__Aim__
Reproduce the material below with every "collectors" changed to "collected by" and nothing else altered.

__Records to process__
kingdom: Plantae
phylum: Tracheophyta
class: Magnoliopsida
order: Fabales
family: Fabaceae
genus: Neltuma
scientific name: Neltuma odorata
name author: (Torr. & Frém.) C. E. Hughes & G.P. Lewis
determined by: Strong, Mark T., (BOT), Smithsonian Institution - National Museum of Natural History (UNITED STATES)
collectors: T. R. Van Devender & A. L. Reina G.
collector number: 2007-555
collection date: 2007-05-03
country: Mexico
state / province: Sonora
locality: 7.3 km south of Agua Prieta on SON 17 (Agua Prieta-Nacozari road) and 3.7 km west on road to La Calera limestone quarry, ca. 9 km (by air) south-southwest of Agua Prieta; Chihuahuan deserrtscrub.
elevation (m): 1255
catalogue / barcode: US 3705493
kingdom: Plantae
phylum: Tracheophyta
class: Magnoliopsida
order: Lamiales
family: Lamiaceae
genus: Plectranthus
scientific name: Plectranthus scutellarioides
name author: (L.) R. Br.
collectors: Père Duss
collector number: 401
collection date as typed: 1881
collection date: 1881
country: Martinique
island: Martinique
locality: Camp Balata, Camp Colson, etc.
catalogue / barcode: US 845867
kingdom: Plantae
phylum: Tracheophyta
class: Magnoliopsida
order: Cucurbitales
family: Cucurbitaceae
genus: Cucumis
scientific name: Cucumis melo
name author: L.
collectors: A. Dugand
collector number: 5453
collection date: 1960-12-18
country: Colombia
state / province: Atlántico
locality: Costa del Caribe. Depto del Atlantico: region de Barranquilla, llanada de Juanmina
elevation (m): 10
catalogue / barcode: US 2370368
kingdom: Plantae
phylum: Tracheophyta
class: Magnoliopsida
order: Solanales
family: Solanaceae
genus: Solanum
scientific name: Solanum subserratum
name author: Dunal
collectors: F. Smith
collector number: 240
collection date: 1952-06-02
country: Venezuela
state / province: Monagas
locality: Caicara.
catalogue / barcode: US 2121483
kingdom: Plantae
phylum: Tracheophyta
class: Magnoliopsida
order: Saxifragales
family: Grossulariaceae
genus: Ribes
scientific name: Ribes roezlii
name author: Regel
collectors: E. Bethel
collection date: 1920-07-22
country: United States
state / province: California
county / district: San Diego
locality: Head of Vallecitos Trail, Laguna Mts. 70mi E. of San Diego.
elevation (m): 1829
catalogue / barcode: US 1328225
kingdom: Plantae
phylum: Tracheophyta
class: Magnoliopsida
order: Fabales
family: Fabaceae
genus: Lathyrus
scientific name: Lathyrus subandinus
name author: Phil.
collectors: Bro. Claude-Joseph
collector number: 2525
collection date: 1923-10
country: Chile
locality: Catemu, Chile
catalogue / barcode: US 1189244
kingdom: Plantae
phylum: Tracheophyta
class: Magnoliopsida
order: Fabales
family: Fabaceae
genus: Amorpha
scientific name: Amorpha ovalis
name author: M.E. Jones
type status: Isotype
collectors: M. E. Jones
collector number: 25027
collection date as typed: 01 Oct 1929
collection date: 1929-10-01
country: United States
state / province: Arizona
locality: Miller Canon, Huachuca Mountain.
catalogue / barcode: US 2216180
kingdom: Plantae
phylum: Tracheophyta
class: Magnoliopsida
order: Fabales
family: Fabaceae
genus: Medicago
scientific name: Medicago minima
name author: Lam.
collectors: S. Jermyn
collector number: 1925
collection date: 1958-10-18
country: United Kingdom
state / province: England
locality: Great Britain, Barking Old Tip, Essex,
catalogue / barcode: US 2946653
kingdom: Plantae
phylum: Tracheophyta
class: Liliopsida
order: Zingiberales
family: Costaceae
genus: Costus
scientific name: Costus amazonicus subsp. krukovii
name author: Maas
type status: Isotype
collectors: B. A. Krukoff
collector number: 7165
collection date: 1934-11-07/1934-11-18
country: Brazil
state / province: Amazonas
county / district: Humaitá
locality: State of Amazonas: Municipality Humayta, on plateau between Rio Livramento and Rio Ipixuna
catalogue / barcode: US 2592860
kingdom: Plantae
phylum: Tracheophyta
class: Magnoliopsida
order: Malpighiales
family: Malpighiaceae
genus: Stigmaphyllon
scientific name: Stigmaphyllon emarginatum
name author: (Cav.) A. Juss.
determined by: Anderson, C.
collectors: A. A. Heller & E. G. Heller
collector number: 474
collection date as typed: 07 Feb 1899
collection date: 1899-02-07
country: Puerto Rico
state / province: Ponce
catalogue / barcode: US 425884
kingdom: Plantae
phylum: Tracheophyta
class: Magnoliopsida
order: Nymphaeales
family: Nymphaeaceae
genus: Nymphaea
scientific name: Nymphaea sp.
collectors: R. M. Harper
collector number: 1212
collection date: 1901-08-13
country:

__Solution__
kingdom: Plantae
phylum: Tracheophyta
class: Magnoliopsida
order: Fabales
family: Fabaceae
genus: Neltuma
scientific name: Neltuma odorata
name author: (Torr. & Frém.) C. E. Hughes & G.P. Lewis
determined by: Strong, Mark T., (BOT), Smithsonian Institution - National Museum of Natural History (UNITED STATES)
collected by: T. R. Van Devender & A. L. Reina G.
collector number: 2007-555
collection date: 2007-05-03
country: Mexico
state / province: Sonora
locality: 7.3 km south of Agua Prieta on SON 17 (Agua Prieta-Nacozari road) and 3.7 km west on road to La Calera limestone quarry, ca. 9 km (by air) south-southwest of Agua Prieta; Chihuahuan deserrtscrub.
elevation (m): 1255
catalogue / barcode: US 3705493
kingdom: Plantae
phylum: Tracheophyta
class: Magnoliopsida
order: Lamiales
family: Lamiaceae
genus: Plectranthus
scientific name: Plectranthus scutellarioides
name author: (L.) R. Br.
collected by: Père Duss
collector number: 401
collection date as typed: 1881
collection date: 1881
country: Martinique
island: Martinique
locality: Camp Balata, Camp Colson, etc.
catalogue / barcode: US 845867
kingdom: Plantae
phylum: Tracheophyta
class: Magnoliopsida
order: Cucurbitales
family: Cucurbitaceae
genus: Cucumis
scientific name: Cucumis melo
name author: L.
collected by: A. Dugand
collector number: 5453
collection date: 1960-12-18
country: Colombia
state / province: Atlántico
locality: Costa del Caribe. Depto del Atlantico: region de Barranquilla, llanada de Juanmina
elevation (m): 10
catalogue / barcode: US 2370368
kingdom: Plantae
phylum: Tracheophyta
class: Magnoliopsida
order: Solanales
family: Solanaceae
genus: Solanum
scientific name: Solanum subserratum
name author: Dunal
collected by: F. Smith
collector number: 240
collection date: 1952-06-02
country: Venezuela
state / province: Monagas
locality: Caicara.
catalogue / barcode: US 2121483
kingdom: Plantae
phylum: Tracheophyta
class: Magnoliopsida
order: Saxifragales
family: Grossulariaceae
genus: Ribes
scientific name: Ribes roezlii
name author: Regel
collected by: E. Bethel
collection date: 1920-07-22
country: United States
state / province: California
county / district: San Diego
locality: Head of Vallecitos Trail, Laguna Mts. 70mi E. of San Diego.
elevation (m): 1829
catalogue / barcode: US 1328225
kingdom: Plantae
phylum: Tracheophyta
class: Magnoliopsida
order: Fabales
family: Fabaceae
genus: Lathyrus
scientific name: Lathyrus subandinus
name author: Phil.
collected by: Bro. Claude-Joseph
collector number: 2525
collection date: 1923-10
country: Chile
locality: Catemu, Chile
catalogue / barcode: US 1189244
kingdom: Plantae
phylum: Tracheophyta
class: Magnoliopsida
order: Fabales
family: Fabaceae
genus: Amorpha
scientific name: Amorpha ovalis
name author: M.E. Jones
type status: Isotype
collected by: M. E. Jones
collector number: 25027
collection date as typed: 01 Oct 1929
collection date: 1929-10-01
country: United States
state / province: Arizona
locality: Miller Canon, Huachuca Mountain.
catalogue / barcode: US 2216180
kingdom: Plantae
phylum: Tracheophyta
class: Magnoliopsida
order: Fabales
family: Fabaceae
genus: Medicago
scientific name: Medicago minima
name author: Lam.
collected by: S. Jermyn
collector number: 1925
collection date: 1958-10-18
country: United Kingdom
state / province: England
locality: Great Britain, Barking Old Tip, Essex,
catalogue / barcode: US 2946653
kingdom: Plantae
phylum: Tracheophyta
class: Liliopsida
order: Zingiberales
family: Costaceae
genus: Costus
scientific name: Costus amazonicus subsp. krukovii
name author: Maas
type status: Isotype
collected by: B. A. Krukoff
collector number: 7165
collection date: 1934-11-07/1934-11-18
country: Brazil
state / province: Amazonas
county / district: Humaitá
locality: State of Amazonas: Municipality Humayta, on plateau between Rio Livramento and Rio Ipixuna
catalogue / barcode: US 2592860
kingdom: Plantae
phylum: Tracheophyta
class: Magnoliopsida
order: Malpighiales
family: Malpighiaceae
genus: Stigmaphyllon
scientific name: Stigmaphyllon emarginatum
name author: (Cav.) A. Juss.
determined by: Anderson, C.
collected by: A. A. Heller & E. G. Heller
collector number: 474
collection date as typed: 07 Feb 1899
collection date: 1899-02-07
country: Puerto Rico
state / province: Ponce
catalogue / barcode: US 425884
kingdom: Plantae
phylum: Tracheophyta
class: Magnoliopsida
order: Nymphaeales
family: Nymphaeaceae
genus: Nymphaea
scientific name: Nymphaea sp.
collected by: R. M. Harper
collector number: 1212
collection date: 1901-08-13
country:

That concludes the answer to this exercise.